Reproduce the listing below in full, character for character and with no changes.

-- INFORMATION GIVEN start --

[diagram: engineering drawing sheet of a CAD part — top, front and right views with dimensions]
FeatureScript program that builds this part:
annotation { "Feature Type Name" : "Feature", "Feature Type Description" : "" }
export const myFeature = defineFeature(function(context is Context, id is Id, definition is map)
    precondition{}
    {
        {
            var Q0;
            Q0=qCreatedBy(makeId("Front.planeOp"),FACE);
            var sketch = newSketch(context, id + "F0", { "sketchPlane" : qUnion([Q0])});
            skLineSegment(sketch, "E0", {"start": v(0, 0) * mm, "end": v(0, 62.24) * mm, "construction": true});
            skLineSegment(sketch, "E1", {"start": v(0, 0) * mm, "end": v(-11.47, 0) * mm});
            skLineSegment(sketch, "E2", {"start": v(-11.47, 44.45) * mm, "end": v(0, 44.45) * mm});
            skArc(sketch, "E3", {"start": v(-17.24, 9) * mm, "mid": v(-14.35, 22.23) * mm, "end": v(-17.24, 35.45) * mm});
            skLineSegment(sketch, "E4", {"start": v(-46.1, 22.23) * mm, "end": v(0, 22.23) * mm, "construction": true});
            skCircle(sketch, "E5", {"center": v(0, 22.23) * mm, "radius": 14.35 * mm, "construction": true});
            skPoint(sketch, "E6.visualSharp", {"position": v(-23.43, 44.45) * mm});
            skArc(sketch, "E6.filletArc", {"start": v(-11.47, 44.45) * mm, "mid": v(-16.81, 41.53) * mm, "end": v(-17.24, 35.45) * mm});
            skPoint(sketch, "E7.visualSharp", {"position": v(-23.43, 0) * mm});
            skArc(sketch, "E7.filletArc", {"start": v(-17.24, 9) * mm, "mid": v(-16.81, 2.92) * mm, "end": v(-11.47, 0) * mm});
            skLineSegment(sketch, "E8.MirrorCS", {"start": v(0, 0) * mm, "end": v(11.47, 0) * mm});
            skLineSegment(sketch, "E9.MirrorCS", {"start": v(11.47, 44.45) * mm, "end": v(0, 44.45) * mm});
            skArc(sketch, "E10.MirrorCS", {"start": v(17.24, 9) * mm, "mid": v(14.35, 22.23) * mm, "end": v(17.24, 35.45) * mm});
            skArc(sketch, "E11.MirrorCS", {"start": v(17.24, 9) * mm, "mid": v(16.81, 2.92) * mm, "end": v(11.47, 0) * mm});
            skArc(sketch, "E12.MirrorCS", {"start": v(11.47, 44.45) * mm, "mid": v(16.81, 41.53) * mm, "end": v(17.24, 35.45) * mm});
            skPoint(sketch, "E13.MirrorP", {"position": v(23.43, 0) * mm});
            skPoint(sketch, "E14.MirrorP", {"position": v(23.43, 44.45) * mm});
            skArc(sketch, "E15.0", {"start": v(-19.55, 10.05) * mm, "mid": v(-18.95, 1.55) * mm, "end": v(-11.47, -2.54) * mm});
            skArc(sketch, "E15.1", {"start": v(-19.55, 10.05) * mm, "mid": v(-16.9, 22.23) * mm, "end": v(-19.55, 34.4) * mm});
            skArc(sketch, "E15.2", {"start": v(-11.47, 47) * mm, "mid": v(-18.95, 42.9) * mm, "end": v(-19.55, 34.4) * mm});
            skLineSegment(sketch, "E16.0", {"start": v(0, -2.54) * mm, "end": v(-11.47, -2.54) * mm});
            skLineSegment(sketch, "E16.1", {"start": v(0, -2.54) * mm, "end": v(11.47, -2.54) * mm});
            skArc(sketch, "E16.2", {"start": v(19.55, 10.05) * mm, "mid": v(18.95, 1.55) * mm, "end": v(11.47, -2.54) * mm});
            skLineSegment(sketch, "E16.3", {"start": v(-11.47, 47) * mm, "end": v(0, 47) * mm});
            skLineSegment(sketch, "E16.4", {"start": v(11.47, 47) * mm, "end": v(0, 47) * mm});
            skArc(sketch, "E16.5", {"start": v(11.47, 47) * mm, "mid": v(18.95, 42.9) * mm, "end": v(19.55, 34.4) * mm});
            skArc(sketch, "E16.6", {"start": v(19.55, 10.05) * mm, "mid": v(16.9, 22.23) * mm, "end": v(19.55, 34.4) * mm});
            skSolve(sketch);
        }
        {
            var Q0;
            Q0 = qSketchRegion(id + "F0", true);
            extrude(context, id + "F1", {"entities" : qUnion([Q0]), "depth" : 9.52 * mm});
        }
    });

-- INFORMATION GIVEN end --

(EXERCISE SOLUTION)
[diagram: engineering drawing sheet of a CAD part — top, front and right views with dimensions]
FeatureScript program that builds this part:
annotation { "Feature Type Name" : "Feature", "Feature Type Description" : "" }
export const myFeature = defineFeature(function(context is Context, id is Id, definition is map)
    precondition{}
    {
        {
            var Q0;
            Q0=qCreatedBy(makeId("Front.planeOp"),FACE);
            var sketch = newSketch(context, id + "F0", { "sketchPlane" : qUnion([Q0])});
            skLineSegment(sketch, "E0", {"start": v(0, 0) * mm, "end": v(0, 62.24) * mm, "construction": true});
            skLineSegment(sketch, "E1", {"start": v(0, 0) * mm, "end": v(-11.47, 0) * mm});
            skLineSegment(sketch, "E2", {"start": v(-11.47, 44.45) * mm, "end": v(0, 44.45) * mm});
            skArc(sketch, "E3", {"start": v(-17.24, 9) * mm, "mid": v(-14.35, 22.23) * mm, "end": v(-17.24, 35.45) * mm});
            skLineSegment(sketch, "E4", {"start": v(-46.1, 22.23) * mm, "end": v(0, 22.23) * mm, "construction": true});
            skCircle(sketch, "E5", {"center": v(0, 22.23) * mm, "radius": 14.35 * mm, "construction": true});
            skPoint(sketch, "E6.visualSharp", {"position": v(-23.43, 44.45) * mm});
            skArc(sketch, "E6.filletArc", {"start": v(-11.47, 44.45) * mm, "mid": v(-16.81, 41.53) * mm, "end": v(-17.24, 35.45) * mm});
            skPoint(sketch, "E7.visualSharp", {"position": v(-23.43, 0) * mm});
            skArc(sketch, "E7.filletArc", {"start": v(-17.24, 9) * mm, "mid": v(-16.81, 2.92) * mm, "end": v(-11.47, 0) * mm});
            skLineSegment(sketch, "E8.MirrorCS", {"start": v(0, 0) * mm, "end": v(11.47, 0) * mm});
            skLineSegment(sketch, "E9.MirrorCS", {"start": v(11.47, 44.45) * mm, "end": v(0, 44.45) * mm});
            skArc(sketch, "E10.MirrorCS", {"start": v(17.24, 9) * mm, "mid": v(14.35, 22.23) * mm, "end": v(17.24, 35.45) * mm});
            skArc(sketch, "E11.MirrorCS", {"start": v(17.24, 9) * mm, "mid": v(16.81, 2.92) * mm, "end": v(11.47, 0) * mm});
            skArc(sketch, "E12.MirrorCS", {"start": v(11.47, 44.45) * mm, "mid": v(16.81, 41.53) * mm, "end": v(17.24, 35.45) * mm});
            skPoint(sketch, "E13.MirrorP", {"position": v(23.43, 0) * mm});
            skPoint(sketch, "E14.MirrorP", {"position": v(23.43, 44.45) * mm});
            skArc(sketch, "E15.0", {"start": v(-19.55, 10.05) * mm, "mid": v(-18.95, 1.55) * mm, "end": v(-11.47, -2.54) * mm});
            skArc(sketch, "E15.1", {"start": v(-19.55, 10.05) * mm, "mid": v(-16.9, 22.23) * mm, "end": v(-19.55, 34.4) * mm});
            skArc(sketch, "E15.2", {"start": v(-11.47, 47) * mm, "mid": v(-18.95, 42.9) * mm, "end": v(-19.55, 34.4) * mm});
            skLineSegment(sketch, "E16.0", {"start": v(0, -2.54) * mm, "end": v(-11.47, -2.54) * mm});
            skLineSegment(sketch, "E16.1", {"start": v(0, -2.54) * mm, "end": v(11.47, -2.54) * mm});
            skArc(sketch, "E16.2", {"start": v(19.55, 10.05) * mm, "mid": v(18.95, 1.55) * mm, "end": v(11.47, -2.54) * mm});
            skLineSegment(sketch, "E16.3", {"start": v(-11.47, 47) * mm, "end": v(0, 47) * mm});
            skLineSegment(sketch, "E16.4", {"start": v(11.47, 47) * mm, "end": v(0, 47) * mm});
            skArc(sketch, "E16.5", {"start": v(11.47, 47) * mm, "mid": v(18.95, 42.9) * mm, "end": v(19.55, 34.4) * mm});
            skArc(sketch, "E16.6", {"start": v(19.55, 10.05) * mm, "mid": v(16.9, 22.23) * mm, "end": v(19.55, 34.4) * mm});
            skSolve(sketch);
        }
        {
            var Q0;
            Q0 = qSketchRegion(id + "F0", true);
            extrude(context, id + "F1", {"entities" : qUnion([Q0]), "depth" : 9.52 * mm});
        }
    });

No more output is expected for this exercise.